● **Source excerpt**:
● ● ●
API Documentation

Our API provides programmatic access to datasets. You can use it to query and download data directly from your applications or analysis tools.

Please log in to view your API key.

Authentication

Include your API key in all requests using one of these methods:

Header Authentication (recommended)

X-API-Key: your_api_key_here

URL Parameter

?api_key=your_api_key_here

Endpoints

GET /api/v1/datasets/{dataset_owner}/{dataset_name}/data

Query and retrieve data from a dataset with optional filtering and pagination.

Path Parameters

  • dataset_owner - The owner of the dataset
  • dataset_name - The name of the dataset

Query Parameters

  • api_key - Your API key (if not using header)
  • limit - Maximum number of rows to return (default: 1000, max: 1000 for subscribers, 20 for non-subscribers). Setting limit to 0 will not apply a limit to the query, but subscription limits still apply.
● ● ●
● **Data provided**:
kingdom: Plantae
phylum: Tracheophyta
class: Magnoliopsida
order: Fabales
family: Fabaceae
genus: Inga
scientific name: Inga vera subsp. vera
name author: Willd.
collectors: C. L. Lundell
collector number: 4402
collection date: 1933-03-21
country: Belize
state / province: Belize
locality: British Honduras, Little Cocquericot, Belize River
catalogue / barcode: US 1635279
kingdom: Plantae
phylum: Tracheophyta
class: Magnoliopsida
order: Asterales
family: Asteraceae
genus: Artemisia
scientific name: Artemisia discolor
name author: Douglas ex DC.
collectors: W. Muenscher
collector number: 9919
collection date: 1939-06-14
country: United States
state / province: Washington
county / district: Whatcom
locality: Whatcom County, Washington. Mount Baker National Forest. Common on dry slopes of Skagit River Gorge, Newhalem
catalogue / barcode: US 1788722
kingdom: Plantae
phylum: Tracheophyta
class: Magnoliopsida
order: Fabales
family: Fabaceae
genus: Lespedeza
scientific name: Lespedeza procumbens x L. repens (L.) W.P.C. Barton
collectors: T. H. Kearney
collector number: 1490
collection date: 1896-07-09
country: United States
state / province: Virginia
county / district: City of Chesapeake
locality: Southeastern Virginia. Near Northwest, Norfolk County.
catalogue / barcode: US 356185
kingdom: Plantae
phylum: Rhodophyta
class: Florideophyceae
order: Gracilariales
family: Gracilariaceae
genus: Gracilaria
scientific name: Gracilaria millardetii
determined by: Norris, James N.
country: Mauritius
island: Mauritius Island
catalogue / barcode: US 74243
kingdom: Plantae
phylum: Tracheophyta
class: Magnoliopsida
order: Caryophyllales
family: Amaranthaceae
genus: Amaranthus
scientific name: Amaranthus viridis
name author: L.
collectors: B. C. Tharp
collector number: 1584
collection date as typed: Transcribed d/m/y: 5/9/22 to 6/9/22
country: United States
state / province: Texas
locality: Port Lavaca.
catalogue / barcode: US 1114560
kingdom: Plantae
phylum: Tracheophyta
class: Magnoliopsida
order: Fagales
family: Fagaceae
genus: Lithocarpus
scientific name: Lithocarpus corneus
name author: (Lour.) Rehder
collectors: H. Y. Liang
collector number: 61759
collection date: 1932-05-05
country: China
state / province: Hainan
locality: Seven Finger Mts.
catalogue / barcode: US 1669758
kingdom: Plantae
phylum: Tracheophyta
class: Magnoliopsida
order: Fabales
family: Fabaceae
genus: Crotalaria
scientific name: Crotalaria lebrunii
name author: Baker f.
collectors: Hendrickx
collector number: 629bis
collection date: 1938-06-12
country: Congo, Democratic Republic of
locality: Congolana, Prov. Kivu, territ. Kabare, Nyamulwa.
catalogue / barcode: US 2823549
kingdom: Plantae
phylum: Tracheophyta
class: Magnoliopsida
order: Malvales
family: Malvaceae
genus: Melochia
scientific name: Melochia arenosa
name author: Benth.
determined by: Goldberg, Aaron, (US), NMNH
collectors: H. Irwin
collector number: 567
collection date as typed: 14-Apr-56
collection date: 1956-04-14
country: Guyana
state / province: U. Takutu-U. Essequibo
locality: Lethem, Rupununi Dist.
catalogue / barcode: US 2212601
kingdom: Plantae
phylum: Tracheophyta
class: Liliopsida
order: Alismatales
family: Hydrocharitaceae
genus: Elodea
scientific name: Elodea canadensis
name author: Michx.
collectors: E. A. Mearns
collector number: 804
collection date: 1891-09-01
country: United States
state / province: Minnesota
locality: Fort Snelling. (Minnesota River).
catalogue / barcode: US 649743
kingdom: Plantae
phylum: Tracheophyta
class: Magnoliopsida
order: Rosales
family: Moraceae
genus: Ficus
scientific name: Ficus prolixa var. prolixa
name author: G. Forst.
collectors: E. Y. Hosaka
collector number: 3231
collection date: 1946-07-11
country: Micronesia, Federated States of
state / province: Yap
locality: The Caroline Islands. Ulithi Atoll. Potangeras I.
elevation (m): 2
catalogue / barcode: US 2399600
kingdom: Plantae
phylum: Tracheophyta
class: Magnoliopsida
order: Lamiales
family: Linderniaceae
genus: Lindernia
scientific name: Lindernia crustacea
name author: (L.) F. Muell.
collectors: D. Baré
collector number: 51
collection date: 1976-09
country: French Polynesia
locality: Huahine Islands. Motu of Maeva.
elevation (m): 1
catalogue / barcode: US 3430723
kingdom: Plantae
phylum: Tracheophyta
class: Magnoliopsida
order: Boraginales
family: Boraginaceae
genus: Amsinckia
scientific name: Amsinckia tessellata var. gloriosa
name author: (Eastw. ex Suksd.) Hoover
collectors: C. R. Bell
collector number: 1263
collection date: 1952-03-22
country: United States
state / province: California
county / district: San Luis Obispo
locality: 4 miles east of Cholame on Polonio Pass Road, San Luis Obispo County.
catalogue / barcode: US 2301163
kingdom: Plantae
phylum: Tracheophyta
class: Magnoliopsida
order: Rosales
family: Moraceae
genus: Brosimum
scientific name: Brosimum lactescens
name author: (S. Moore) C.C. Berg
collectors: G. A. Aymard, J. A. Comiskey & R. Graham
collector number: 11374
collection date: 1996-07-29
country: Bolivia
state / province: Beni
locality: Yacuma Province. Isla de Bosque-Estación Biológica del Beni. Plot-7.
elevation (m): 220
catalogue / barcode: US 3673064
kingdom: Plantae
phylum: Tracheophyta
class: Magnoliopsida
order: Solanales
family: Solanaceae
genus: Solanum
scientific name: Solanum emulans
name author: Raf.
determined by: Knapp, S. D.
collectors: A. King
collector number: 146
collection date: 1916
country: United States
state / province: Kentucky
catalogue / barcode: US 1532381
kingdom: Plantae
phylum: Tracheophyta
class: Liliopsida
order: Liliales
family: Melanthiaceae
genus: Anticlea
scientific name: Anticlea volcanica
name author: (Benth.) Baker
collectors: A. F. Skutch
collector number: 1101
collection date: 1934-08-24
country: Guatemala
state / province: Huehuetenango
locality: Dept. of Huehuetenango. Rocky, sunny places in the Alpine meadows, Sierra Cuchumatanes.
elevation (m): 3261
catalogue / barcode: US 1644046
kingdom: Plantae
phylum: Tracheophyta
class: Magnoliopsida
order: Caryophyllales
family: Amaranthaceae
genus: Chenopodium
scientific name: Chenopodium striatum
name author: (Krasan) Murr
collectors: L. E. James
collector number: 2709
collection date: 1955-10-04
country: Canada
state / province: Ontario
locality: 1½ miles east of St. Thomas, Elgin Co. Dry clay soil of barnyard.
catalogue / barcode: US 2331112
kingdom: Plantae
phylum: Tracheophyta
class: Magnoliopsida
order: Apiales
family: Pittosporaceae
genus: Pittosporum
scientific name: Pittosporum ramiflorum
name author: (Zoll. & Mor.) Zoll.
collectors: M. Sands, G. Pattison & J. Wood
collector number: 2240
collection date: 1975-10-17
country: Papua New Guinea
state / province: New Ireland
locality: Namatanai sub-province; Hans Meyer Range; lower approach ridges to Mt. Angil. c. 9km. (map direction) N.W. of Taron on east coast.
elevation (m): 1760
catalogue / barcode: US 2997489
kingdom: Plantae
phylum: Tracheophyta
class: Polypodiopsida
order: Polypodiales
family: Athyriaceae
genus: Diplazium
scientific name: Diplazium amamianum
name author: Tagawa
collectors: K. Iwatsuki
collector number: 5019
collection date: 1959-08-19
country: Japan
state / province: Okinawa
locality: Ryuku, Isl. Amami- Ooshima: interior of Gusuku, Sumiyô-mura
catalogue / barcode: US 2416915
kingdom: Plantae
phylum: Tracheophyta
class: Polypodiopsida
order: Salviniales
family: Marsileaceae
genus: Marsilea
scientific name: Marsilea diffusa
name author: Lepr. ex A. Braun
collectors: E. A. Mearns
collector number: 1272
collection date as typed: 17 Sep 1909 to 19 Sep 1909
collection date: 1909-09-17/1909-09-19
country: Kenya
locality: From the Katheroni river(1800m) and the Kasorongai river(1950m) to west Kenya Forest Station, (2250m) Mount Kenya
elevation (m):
● ● ●
● **To-do list**:
a) Name every parameter that the API documentation lists under its Path Parameters and Query Parameters headings.
b) From the API documentation, print the passage starting with "Query and retrieve" and going on through "not using header)".
None of the work here depends on the entries.

● **Outputs**:
a) dataset_owner, dataset_name, api_key, limit

b)
Query and retrieve data from a dataset with optional filtering and pagination.

Path Parameters

  • dataset_owner - The owner of the dataset
  • dataset_name - The name of the dataset

Query Parameters

  • api_key - Your API key (if not using header)